One important qualification: MAPE performance is building-specific, not universal. Buildings with stable occupancy patterns and high-quality BMS historian data consistently reach or beat the 8% threshold. Buildings with erratic occupancy, low sensor coverage, or BMS historians with significant data gaps produce higher MAPE figures — and we tell operators this during backtest, rather than discovering it during the live pilot.

The Practical Argument

There is a version of this argument that requires no reference to MAPE, thermal mass time constants, or TOU tariff mechanics. It goes like this:

A fixed setback schedule sets the pre-cooling window to the same time every weekday, regardless of what the weather will be or how many people will be in the building. A 72-hour thermal forecast sets the pre-cooling window based on what the weather will actually be and how many people are actually expected. The first approach ignores available information. The second uses it.

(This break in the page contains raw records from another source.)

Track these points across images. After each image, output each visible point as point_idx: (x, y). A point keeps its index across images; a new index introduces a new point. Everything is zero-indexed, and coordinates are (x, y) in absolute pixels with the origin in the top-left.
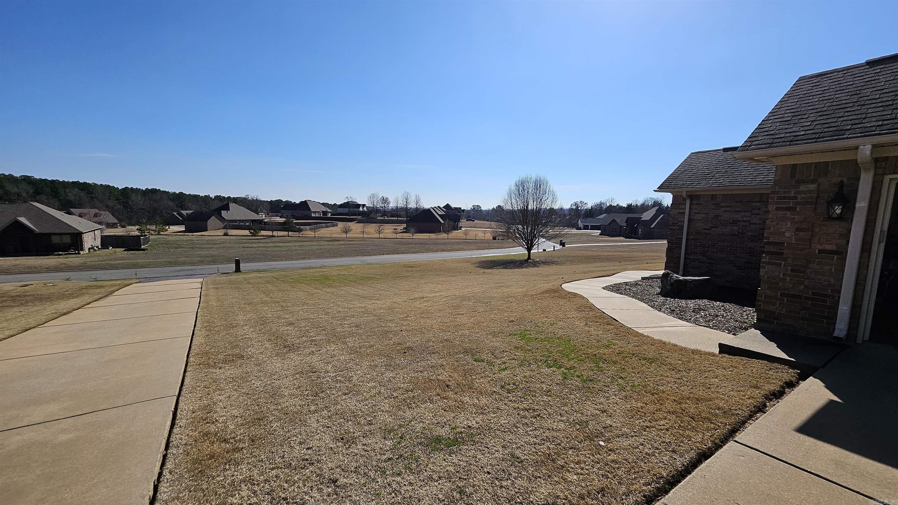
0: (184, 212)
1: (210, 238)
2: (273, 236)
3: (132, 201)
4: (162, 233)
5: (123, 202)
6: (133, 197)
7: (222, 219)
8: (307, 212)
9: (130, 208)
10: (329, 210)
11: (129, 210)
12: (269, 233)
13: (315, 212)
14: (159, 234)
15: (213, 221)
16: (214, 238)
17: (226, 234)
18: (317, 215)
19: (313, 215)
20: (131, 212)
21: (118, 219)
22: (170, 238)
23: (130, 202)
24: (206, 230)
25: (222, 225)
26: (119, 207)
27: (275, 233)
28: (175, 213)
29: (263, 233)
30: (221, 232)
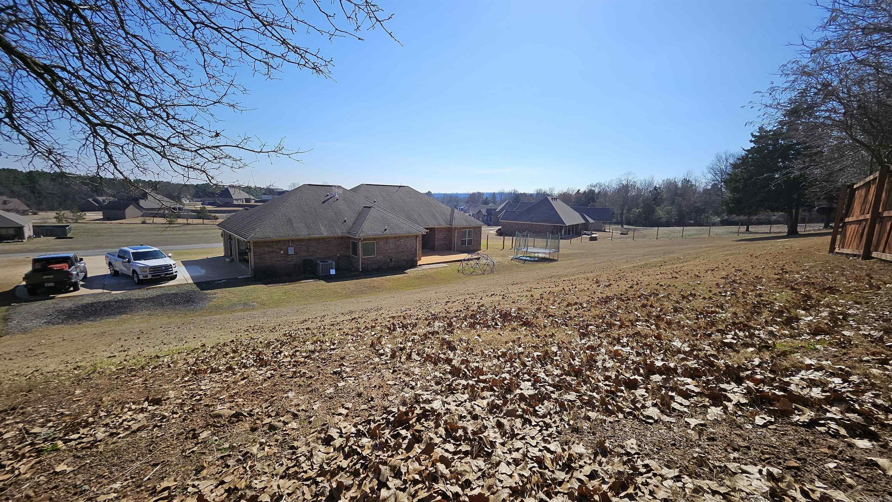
0: (100, 199)
1: (128, 226)
2: (188, 224)
3: (40, 186)
4: (79, 221)
5: (30, 187)
6: (41, 181)
7: (140, 208)
8: (228, 200)
9: (38, 193)
10: (252, 197)
11: (36, 195)
12: (184, 221)
13: (236, 200)
14: (76, 222)
15: (131, 210)
16: (132, 226)
17: (144, 223)
18: (240, 203)
19: (235, 202)
20: (39, 197)
21: (28, 206)
22: (89, 226)
23: (38, 187)
24: (124, 218)
25: (140, 213)
26: (26, 192)
27: (190, 221)
28: (90, 200)
29: (180, 221)
30: (140, 220)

For buildings where demand charges represent 20–35% of total utility spend — which describes most commercial office, retail, and mixed-use properties on commercial TOU tariffs — the economic case for using available information is straightforward. The data to do it is already being collected. The BMS historian has it. The weather API has it. The occupancy access control logs have it. What's been missing is the model that combines those three inputs into a forward demand curve and translates that curve into staging windows a facilities manager can act on. That's the gap Heatvelo was built to close.